Review by Frank Plowright
Spoilers in review
We were led by the hand into Christopher Sebela’s intriguing plot for Existential Visions. If you don’t want to know details hidden as you start that opening volume, don’t read past the second paragraph. Saints of Nowhere is more of the same, with the same strengths and weaknesses.
The primary weakness is artist Chris Visions, whose indistinct and messily composed art draws the spark and intelligence from a good idea. Dead Letters needs clarity and spectacle, but Visions doesn’t provide it. He can draw, but what he draws is fussy and unimaginative, and it’s often difficult to make out what’s going on, not helped by colours that clash from panel to panel.
Our point of sympathy is Sam Whistler, a resourceful man who’s proved himself a step ahead of the gangsters fighting for control of what’s in effect Purgatory, known as Here, a place for dead souls to go about some business while they’re essentially stored. Some believe that God will someday return to sort things out, others operate more viscerally, living their lives as they see fit in what’s a dog eat dog society. Despite being a new arrival, Sam’s wits have served him well, and he now discovers that there are more than two gangs in town, and the person he works for is keen to sort out the Saints of Nowhere. Even the other gangs give them a wide berth, as the masked Saints pursue a fervid form of nihilism and no-one really knows who they are.

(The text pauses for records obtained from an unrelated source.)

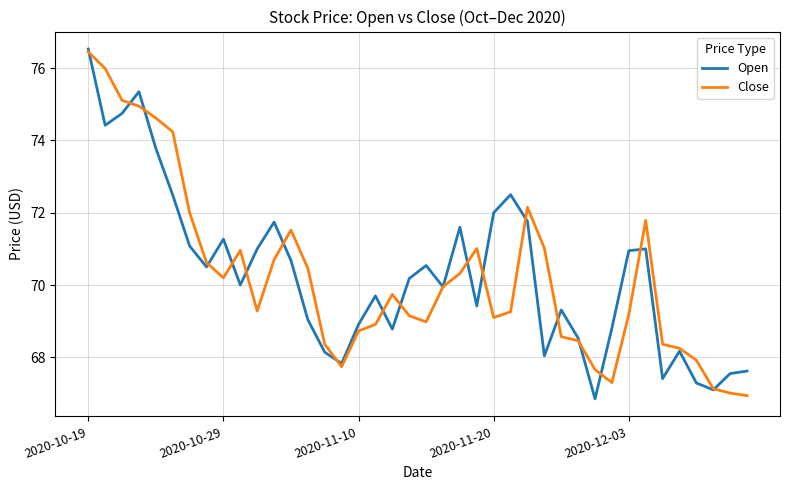

What is the maximum value shown in the chart?

76.5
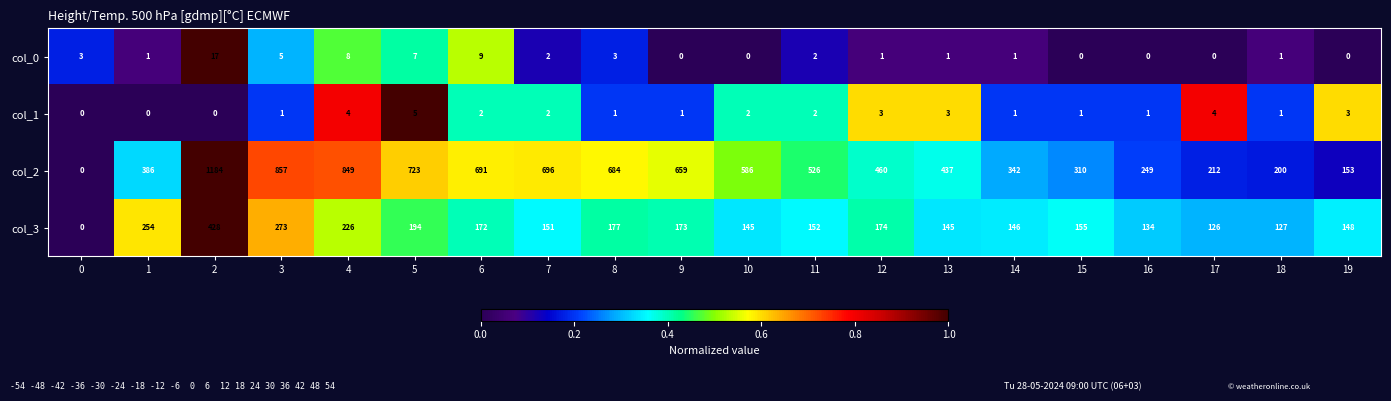

Is the value of col_3 at 8 greater than the value of col_0 at 7?

Yes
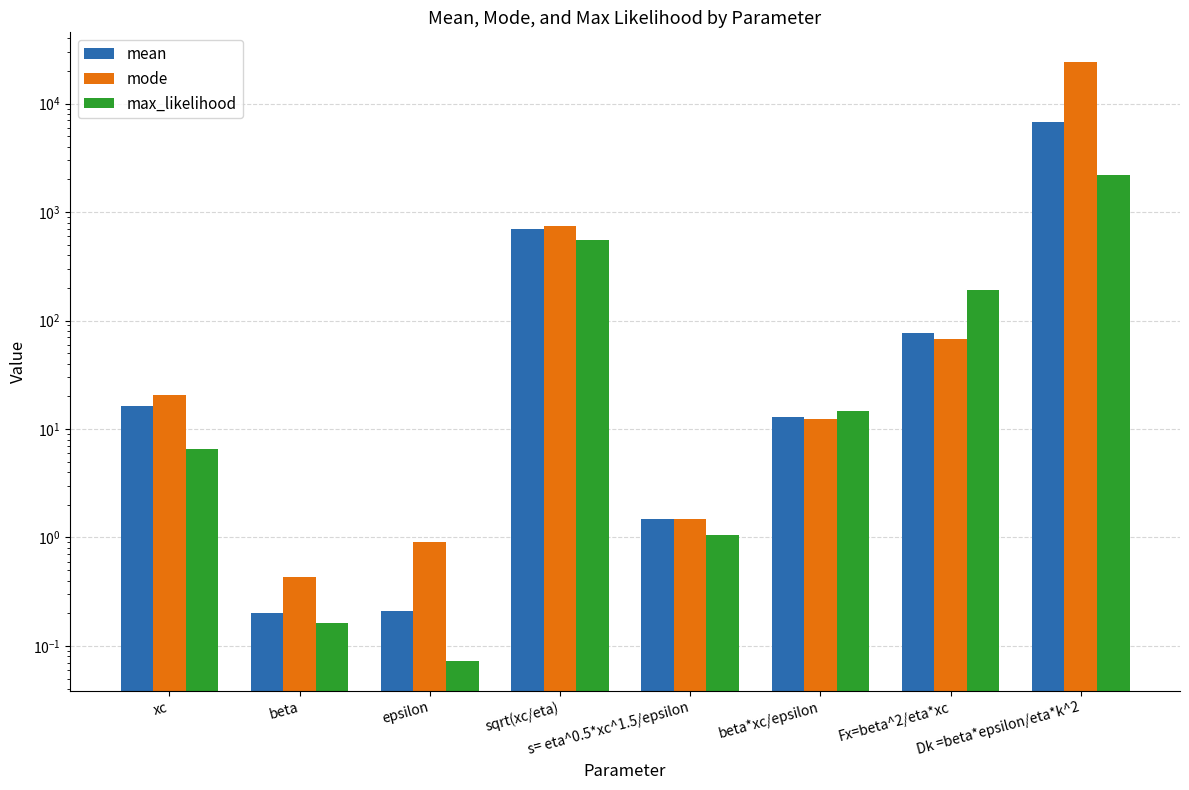

What is the difference between the highest and lowest values at sqrt(xc/eta)?

196.6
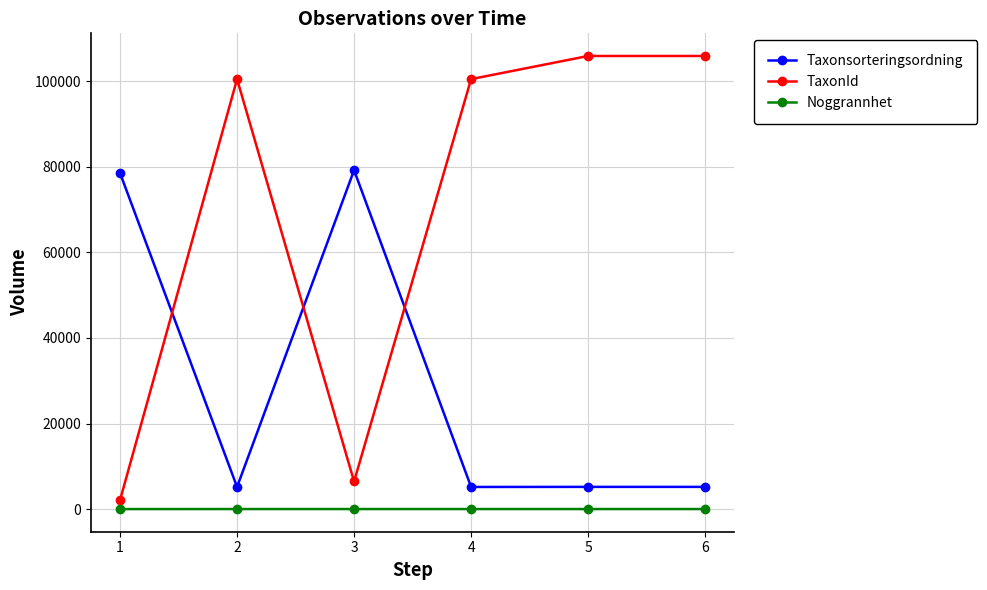

What is the spread (max minus min) of values at 4?

100516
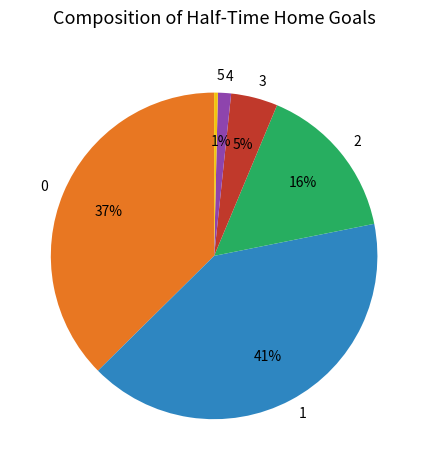

Is the sum of 2 and 4 greater than half?

No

Sebela once again sets a good plot in motion, Sam’s knowing narrative captions leading him through, and now realising that an awful lot of people he once knew and who’ve been off his radar for a long time are fellow residents of Here. Sebela runs the sins of the past as a constant background threat and cooks up a killer finale, one he used several years before the Bodyguard TV series ran with the same predicament. It leads to some interesting information. There is a volume three, The Devil’s Chorus, but Sam’s not in the title, so will he survive to be part of it?